WHAT YOU WILL DO:
Would you please give every entry again exactly, without the pictures?

(Saved entries)
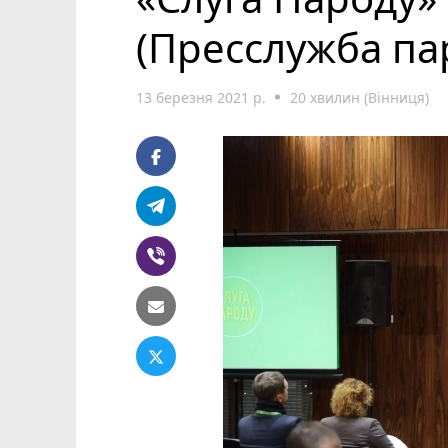
(Пресслужба пар
13 березня 2021 р.
20 хвилин (Вінниця)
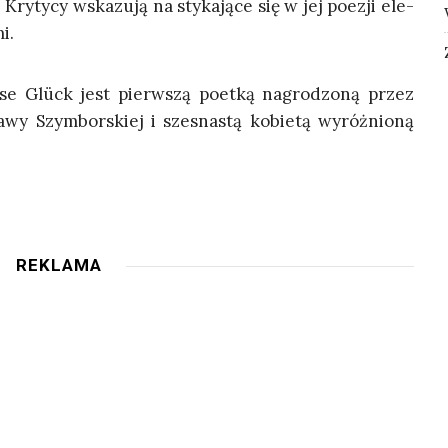
Kry­ty­cy wska­zu­ją na sty­ka­ją­ce się w jej poezji ele­
i.
e Glück jest pierw­szą poet­ką nagro­dzo­ną przez
wy Szym­bor­skiej i szes­na­stą kobie­tą wyróż­nio­ną
REKLAMA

YOUR RESPONSE:
(Пресслужба пар
13 березня 2021 р.
20 хвилин (Вінниця)
Kry­ty­cy wska­zu­ją na sty­ka­ją­ce się w jej poezji ele­
i.
e Glück jest pierw­szą poet­ką nagro­dzo­ną przez
wy Szym­bor­skiej i szes­na­stą kobie­tą wyróż­nio­ną
REKLAMA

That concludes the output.